Entropy, Agile & Culture

In the early stages of a startup, everything is about proving hypotheses or ideas and cracking the product-market fit. Along the way, when it comes to scaling stages, it becomes messy, and some people will start to look at how we optimize the process or put a sort of process to make it scalable.

Even when there is some process, it tends to move towards disorder or broken if left unmaintained. That’s what we called the law of entropy. We can not set and forget what we developed. An excellent example of this is, leaving a new house alone and it will be broken at some points here and there without maintenance. It is inevitable.

There are some regret moments when it comes to a real mess. “What to do to avoid the entropy?”, “is it possible to make it less messy?”. Some of these regrets bring me to think that putting this sort of process is the starting point to understand where we are. Understanding our starting point is the way to improve it over time.

And it clicked in my thought that it is close to how agile our mindset in the early stages of a startup will determine how better we fight this law of entropy. Agile is a mindset. A set of values and principles guide us in dealing with uncertainty and responding to changes.

I want to share some values that I learned in hard ways that I believe are important to have in the early stage of a startup that I hoped I knew beforehand.

  1. The mindset of Focus on delivering value
    The startup is all about growth. And to achieve maximum growth, founders or stakeholders tend to fall into two traps.

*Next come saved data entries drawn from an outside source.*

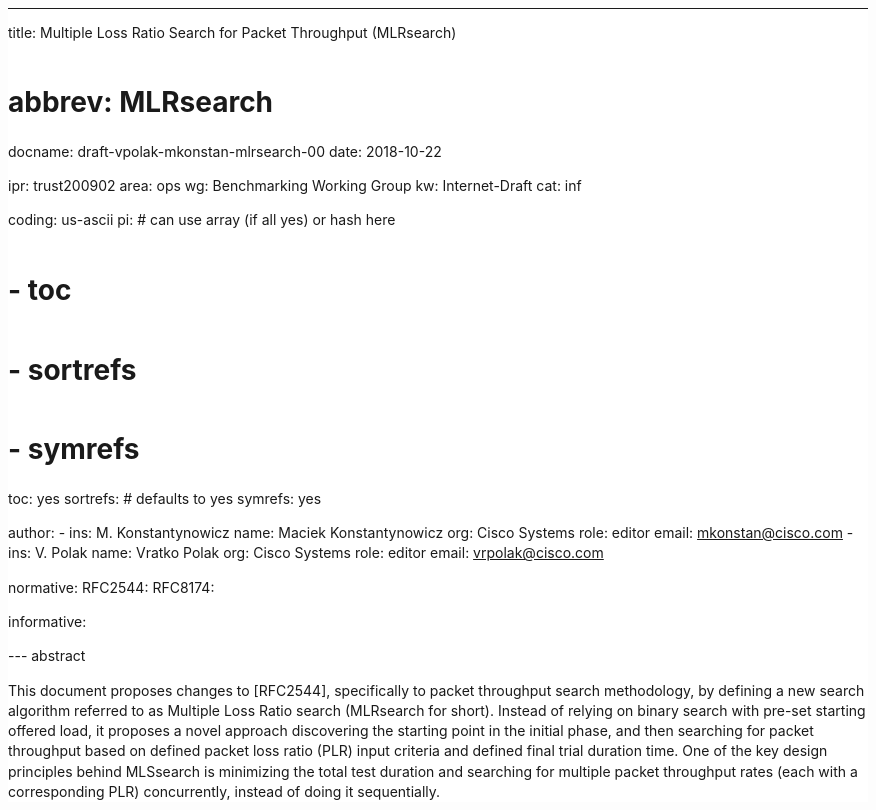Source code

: ---
title: Multiple Loss Ratio Search for Packet Throughput (MLRsearch)
# abbrev: MLRsearch
docname: draft-vpolak-mkonstan-mlrsearch-00
date: 2018-10-22

ipr: trust200902
area: ops
wg: Benchmarking Working Group
kw: Internet-Draft
cat: inf

coding: us-ascii
pi:    # can use array (if all yes) or hash here
#  - toc
#  - sortrefs
#  - symrefs
  toc: yes
  sortrefs:   # defaults to yes
  symrefs: yes

author:
      -
        ins: M. Konstantynowicz
        name: Maciek Konstantynowicz
        org: Cisco Systems
        role: editor
        email: mkonstan@cisco.com
      -
        ins: V. Polak
        name: Vratko Polak
        org: Cisco Systems
        role: editor
        email: vrpolak@cisco.com

normative:
  RFC2544:
  RFC8174:

informative:


--- abstract

This document proposes changes to [RFC2544], specifically to packet
throughput search methodology, by defining a new search algorithm
referred to as Multiple Loss Ratio search (MLRsearch for short). Instead
of relying on binary search with pre-set starting offered load, it
proposes a novel approach discovering the starting point in the initial
phase, and then searching for packet throughput based on defined packet
loss ratio (PLR) input criteria and defined final trial duration time.
One of the key design principles behind MLSsearch is minimizing the
total test duration and searching for multiple packet throughput rates
(each with a corresponding PLR) concurrently, instead of doing it
sequentially.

    a. Build Trap (by Mellisa Perri, https://melissaperri.com/blog/2014/08/05/the-build-trap) shows that the number of things we produce is no guarantee company success. The building is the easy part of the product development process. Figuring out what to build and how we are going to develop it is the hard part.

    b. Tech trap, Tech comes first before problems. Just because a technology is on hype, that’s not the cue for everyone to adopt it. Understanding the problem to solve that will deliver value then choosing the technology that will effectively support it will bring better outcomes.
  2. The Mindset of People over process.
    It doesn’t mean we do not need a process. Instead, Putting people over process means ensuring everyone is aligned and working towards goals before implementing anything else, whether that is different tools or new processes.
  3. The Mindset of Respond to changes.
    Startups are messy. Usually, after a startup passed product validation, that survived with not scalable business and product. It will become cluttered. So everyone in the team needs to have the right expectation working in startup life. (it will be tough for someone that comes from a stable company in their previous experience). This ability to respond quickly to change (not surprised, embrace it) will help the business move faster.
  4. The mindset of Start small. Do things that don’t scale.
    Think that everything that your team made is an investment. You don’t want to make an investment that doesn’t make significant growth to your company. And every investment has its risks. Starting small is to minimize the risk in a startup. You don’t want the time spent by the tech team for three months doesn’t fruitful or to fail because the project is too big. (i.e., just because google keep your email data, you don’t necessarily build your mailing system on your own)
  5. The Mindset of Continuous improvement & learning cycle.
    There is nothing new under the sun, and there is nothing perfect under the sun. The faster a product/process iterates, it will be better. Iterate means repetition with better improvement. Usually, what makes improvement dull is bias. The more data points we gather, it helps to learn better.

The agile mindset is essential because it will drive behavior, repeated behavior goes habits, habits will cause culture. And good culture will produce good business.

Here I share excellent and practical steps that will help us build the foundation of a good culture. (by Tim Brady — Building Culture https://www.youtube.com/watch?v=qnNHW6TYv5I)

  1. Be proud & crazily enthusiastic about the problem you are solving
    In startup life, there are some hard days to move on. So it is super crucial for founders to be proud & crazily enthusiastic about the problem they are solving, so the founder’s action will inspire the team to follow.
  2. Create a long-term vision.
    Engaging vision drives people to trust. A more robust vision helps founders to inspire others.
  3. Create a list of values and model them!
    It doesn’t have to be fancy. What is more important is that the founders have to model them in their daily life. It can be modified, added, or removed along the way.
  4. Align the value to the customer
    The value will represent how your business talks to the customer, how the user experienced the service or products created by the employee that inspired the value. (i.e. pro customer)
  5. Discuss how important diversity environment
    It doesn’t mean race. Employers tend to hire an employee that has the same way of thinking, and it is not good to have a team with only one perspective of thinking in a brainstorming session. So it is vital to have the deal between founders and early team how important diversity is in the startup.
  6. Make it a lifetime process. Improve it over time.
    Make time to talk about culture between founders even in the early stages (every two or three months). Talk about what is doing well and what it needs to be improved in terms of culture.